Drown or swim in a saturated book market

We spend months, years, writing a book of dazzling brilliance. We might be the only ones who think so, but hey, it was so hard, such a long process, such a fun process, such a tortured, frenetic, creative, maddening, exhilarating process, that only something splendid could emerge. You know, like a baby, who every mother knows is THE BABY of all babies born to date and to follow. The computer screen and keys are covered with sweat and tears, in some cases blood (well, what do you expect, working fingers to the bone day and night, week after week?). We wipe off the spatter, lug the laptop off to a computer nerd and stoically accept that we’ve driven the thing to chronic fatigue. We let it rest for a couple of hours and get ready to send THE BABY out to agents, trusting that one of the 300 we target will be bright enough to recognize, if not salute, our genius.

Then we wait.

And wait.

Suddenly, out of the blue, after we’ve gnawed our fingernails down to the cuticles, something from someone agent-sounding lands in our inbox. We stare at it for anything from a second to several hours, afraid. Very afraid. We can’t even remember the agent’s name because we sent out so many queries, but something rings a bell when we spot the words Meh Literary Agency.

Finally, because we’re fearless and let’s face it, a little crazy to be doing any of this in the first place, we click on the thing and…

CLANGGGGG (or thudddd), we read and absorb the dreaded Thanks but no thanks. And our pitter-pattering hearts plummet.

We run to Amazon to find a self-help book, scramble to download as many versions of The Secret as we can find, revisit our vision board to reinforce our positive beliefs and positive thinking and positive images of success and abundance…

and start all over again. Truth is, we’ve just gone through a rite of passage. Some of us have received so many rejections, we’re pathetically grateful that Cujo still wags his tail when we come home.
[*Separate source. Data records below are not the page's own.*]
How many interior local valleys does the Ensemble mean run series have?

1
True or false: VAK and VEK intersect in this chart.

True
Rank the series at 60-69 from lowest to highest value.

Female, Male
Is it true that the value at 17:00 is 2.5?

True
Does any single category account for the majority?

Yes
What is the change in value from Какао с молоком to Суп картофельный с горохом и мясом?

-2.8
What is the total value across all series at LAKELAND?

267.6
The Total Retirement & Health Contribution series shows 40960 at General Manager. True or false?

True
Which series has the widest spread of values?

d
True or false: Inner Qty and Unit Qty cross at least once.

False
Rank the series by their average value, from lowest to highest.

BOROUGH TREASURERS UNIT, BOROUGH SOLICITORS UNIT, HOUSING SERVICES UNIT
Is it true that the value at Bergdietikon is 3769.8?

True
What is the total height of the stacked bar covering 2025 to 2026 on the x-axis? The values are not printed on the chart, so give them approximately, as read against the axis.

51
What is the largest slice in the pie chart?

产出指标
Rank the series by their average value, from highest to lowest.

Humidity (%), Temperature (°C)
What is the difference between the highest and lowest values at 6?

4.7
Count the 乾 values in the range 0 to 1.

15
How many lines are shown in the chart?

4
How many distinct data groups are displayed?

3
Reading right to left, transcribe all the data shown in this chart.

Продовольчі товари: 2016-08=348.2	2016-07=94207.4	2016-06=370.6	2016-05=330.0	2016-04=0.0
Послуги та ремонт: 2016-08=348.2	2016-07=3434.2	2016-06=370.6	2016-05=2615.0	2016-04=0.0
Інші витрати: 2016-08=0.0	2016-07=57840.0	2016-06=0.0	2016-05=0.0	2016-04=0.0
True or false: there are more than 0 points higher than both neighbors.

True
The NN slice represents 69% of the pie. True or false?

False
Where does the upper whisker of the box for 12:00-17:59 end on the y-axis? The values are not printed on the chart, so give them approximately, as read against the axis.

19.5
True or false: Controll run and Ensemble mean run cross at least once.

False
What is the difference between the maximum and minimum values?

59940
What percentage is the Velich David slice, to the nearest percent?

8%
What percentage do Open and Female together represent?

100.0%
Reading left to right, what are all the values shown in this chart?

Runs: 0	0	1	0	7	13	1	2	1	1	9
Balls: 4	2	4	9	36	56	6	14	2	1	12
“What’s it all about?” we wail. “Is it a marketing thing? My query? My synopsis? My novel? No, it’s HER. SHE’s just too dumb to see my potential. And who needs traditional publishers anyway? Half the time they don’t know what they’re doing either.” Tears splash. “No, it’s ME. I’m worthless. That’s the problem. Nothing has ever worked for me in my whole entire life.” And as we design a brochure advertising our dog walking services, we mutter, “Screw everybody. I’m going to self publish.”

Back we go to Amazon, and with fire and zest, throw our baby head first into what might otherwise be known as the Bermuda Triangle.

To our horror, we discover that 84 million other writers are doing the same thing.

So here are a few tips to prevent you from drowning in the publishing industry:

Take up pottery. Or knitting.

I was enchanted to learn that a woman in Canada can spin Cujo’s hair into yarn, from which she knits anything: sweaters, beanies, teapot holders. Just keep brushing the dog, or start a small business that’s similarly innovative.

Stop writing.


NO! No? Hmmm…there’s obviously a writer in there somewhere, if you feel so strongly about it.

Write, but stop caring whether anyone reads.

If you can get someone to read your book without rolling his eyes or stopping after page 2, do so, but otherwise just print it out and make a papier mache hanging plant.

That’s right. I don’t have any suggestions that you haven’t already considered:

Make sure your manuscript is in the best shape it can possibly be before submitting it anywhere. If you self publish, get a great cover, get a book trailer, get a publicist, stop writing so you can spend all your time marketing. And from then on, HUSTLE HUSTLE HUSTLE.

We all have to do it. There are few shortcuts and even fewer life jackets. The only real suggestion I can offer from the heart is, make it about the work. Nourish your soul by expressing yourself and telling your stories. Make it about giving something to a reader that s/he will want to go to bed with every night. That will save you from drowning.